This article is the second of a four-part “Toolbox” series. Each of these will briefly outline one of the four major approaches to handling a divorce, and how the Consilium process integrates the approach into its model.
I first learned to mediate while in I was in law school. I was trained with The Children’s Hearing Project in Cambridge, Massachusetts by a man named Patrick Phear, who had emigrated to the U.S. from South Africa and developed and was then teaching a new style of co-mediation. All mediations occurred with two mediators present, which provided a fabulous way for me, as a young mediator, to learn. Therefore, while in school I was learning the rules of the Courtroom, at the Children’s Hearing Project (CHP) I was simultaneously learning the art of negotiation.

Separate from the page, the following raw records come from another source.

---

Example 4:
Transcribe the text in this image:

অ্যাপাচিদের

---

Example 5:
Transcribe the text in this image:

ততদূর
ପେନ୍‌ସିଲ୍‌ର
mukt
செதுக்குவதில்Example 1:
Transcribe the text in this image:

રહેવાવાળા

AT CHP our clients were primarily teenagers and their parents, and many of their issues involved cultural differences between immigrant parents and first generation American children. The typical tensions between adolescents and their parents were laced with cultural misunderstandings and language dependencies of parents upon their children. I found myself being young enough to understand the adolescents and old enough to understand the parents. I liked being the fulcrum in the sea-saw of the conflict, and I found it gratifying to help them find common ground.

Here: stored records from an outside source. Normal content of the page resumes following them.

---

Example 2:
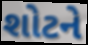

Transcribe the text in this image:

શોટને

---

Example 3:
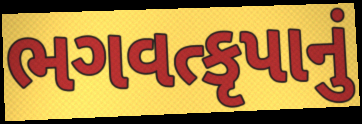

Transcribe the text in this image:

ભગવત્કૃપાનું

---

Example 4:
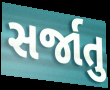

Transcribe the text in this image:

સર્જાતુ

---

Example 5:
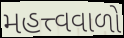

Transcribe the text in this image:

મહત્ત્વવાળોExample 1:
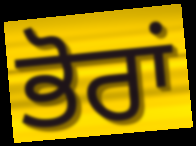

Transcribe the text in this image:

ਭੋਰਾਂ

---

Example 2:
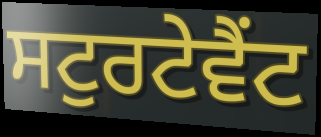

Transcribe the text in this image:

ਸਟੁਰਟੇਵੈਂਟ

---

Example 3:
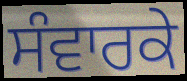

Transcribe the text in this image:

ਸੰਵਾਰਕੇ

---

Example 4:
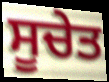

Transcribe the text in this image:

ਸੂਚੇਤ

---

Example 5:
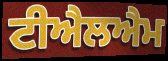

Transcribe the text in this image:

ਟੀਐਲਐਮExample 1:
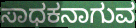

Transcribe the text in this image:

ಸಾಧಕನಾಗುವ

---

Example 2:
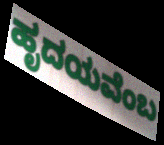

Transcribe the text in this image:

ಹೃದಯವೆಂಬ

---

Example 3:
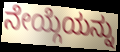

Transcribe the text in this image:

ನೇಯ್ಗೆಯನ್ನು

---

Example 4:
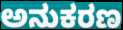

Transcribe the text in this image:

ಅನುಕರಣ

When I began practicing family law, mediation seemed like a natural fit for the inter-familial discord that was so often a part of that terrain. The model that is most often used by divorcing partners is that in which the two partners, along with the mediator, a neutral third party whose job is to guide them both toward a mutual understanding, work to achieve a Settlement Agreement. Mediation can be effective so long as both partners willingly disclose all of their financial holdings, neither party feels controlled or diminished by the other, and they are able to discuss the issues necessary to restructure their family. For some people, a confidential mediation can feel more comfortable than a public courtroom where grievances can sometimes be aired in such a way that the environment can feel hostile, and even escalate underlying points of discontent.
However despite its promise, there are times when mediation simply isn’t possible. If substance abuse, mental illness, emotional issues (rage or depression for instance), a history of physical abuse, or anything else makes one or both parties feel unsafe being in the room together, mediation is not an appropriate choice.
Consilium ® is built upon the foundation of understanding yourself and the other people in your family, so that if mediation is appropriate it can be incorporated into the restructuring of your family. It does not have to be an either/or alternative. For example, you may begin with traditional litigation, and then mediate all of the issues revolving around your children’s care and upbringing.
It is important to remember that even when people choose to mediate all or a part of their divorce, having legal counsel “in the wings” is important. It is inadvisable to attempt to resolve your family’s legal rights and responsibilities without a clear understanding of the law. Doing so can create future regrets and misunderstandings.